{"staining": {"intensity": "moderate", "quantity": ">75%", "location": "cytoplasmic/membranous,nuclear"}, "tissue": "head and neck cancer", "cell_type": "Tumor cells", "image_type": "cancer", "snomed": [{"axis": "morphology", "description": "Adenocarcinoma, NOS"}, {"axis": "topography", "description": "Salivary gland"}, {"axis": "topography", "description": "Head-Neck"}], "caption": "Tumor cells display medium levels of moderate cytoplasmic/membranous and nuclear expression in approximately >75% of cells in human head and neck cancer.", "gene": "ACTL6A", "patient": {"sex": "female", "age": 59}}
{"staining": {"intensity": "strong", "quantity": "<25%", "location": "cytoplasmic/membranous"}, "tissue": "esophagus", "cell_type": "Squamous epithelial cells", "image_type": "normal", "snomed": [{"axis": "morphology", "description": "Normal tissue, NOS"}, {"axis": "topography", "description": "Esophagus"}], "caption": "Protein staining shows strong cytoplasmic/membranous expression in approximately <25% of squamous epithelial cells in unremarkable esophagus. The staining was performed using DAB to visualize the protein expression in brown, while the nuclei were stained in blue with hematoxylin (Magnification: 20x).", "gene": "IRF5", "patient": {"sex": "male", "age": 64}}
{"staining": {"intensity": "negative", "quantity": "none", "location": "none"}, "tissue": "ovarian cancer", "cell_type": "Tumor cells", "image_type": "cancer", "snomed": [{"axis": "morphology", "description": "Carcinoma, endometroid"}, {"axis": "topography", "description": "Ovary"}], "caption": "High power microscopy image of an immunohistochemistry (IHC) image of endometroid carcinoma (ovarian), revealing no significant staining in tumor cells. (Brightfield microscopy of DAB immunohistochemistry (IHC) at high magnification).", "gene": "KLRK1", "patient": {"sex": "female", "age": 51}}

※

▶ _GOAL OF THE EXERCISE_
The complete listing above is to be output again exactly.

▶ _TASK SOLUTION_
{"staining": {"intensity": "moderate", "quantity": ">75%", "location": "cytoplasmic/membranous,nuclear"}, "tissue": "head and neck cancer", "cell_type": "Tumor cells", "image_type": "cancer", "snomed": [{"axis": "morphology", "description": "Adenocarcinoma, NOS"}, {"axis": "topography", "description": "Salivary gland"}, {"axis": "topography", "description": "Head-Neck"}], "caption": "Tumor cells display medium levels of moderate cytoplasmic/membranous and nuclear expression in approximately >75% of cells in human head and neck cancer.", "gene": "ACTL6A", "patient": {"sex": "female", "age": 59}}
{"staining": {"intensity": "strong", "quantity": "<25%", "location": "cytoplasmic/membranous"}, "tissue": "esophagus", "cell_type": "Squamous epithelial cells", "image_type": "normal", "snomed": [{"axis": "morphology", "description": "Normal tissue, NOS"}, {"axis": "topography", "description": "Esophagus"}], "caption": "Protein staining shows strong cytoplasmic/membranous expression in approximately <25% of squamous epithelial cells in unremarkable esophagus. The staining was performed using DAB to visualize the protein expression in brown, while the nuclei were stained in blue with hematoxylin (Magnification: 20x).", "gene": "IRF5", "patient": {"sex": "male", "age": 64}}
{"staining": {"intensity": "negative", "quantity": "none", "location": "none"}, "tissue": "ovarian cancer", "cell_type": "Tumor cells", "image_type": "cancer", "snomed": [{"axis": "morphology", "description": "Carcinoma, endometroid"}, {"axis": "topography", "description": "Ovary"}], "caption": "High power microscopy image of an immunohistochemistry (IHC) image of endometroid carcinoma (ovarian), revealing no significant staining in tumor cells. (Brightfield microscopy of DAB immunohistochemistry (IHC) at high magnification).", "gene": "KLRK1", "patient": {"sex": "female", "age": 51}}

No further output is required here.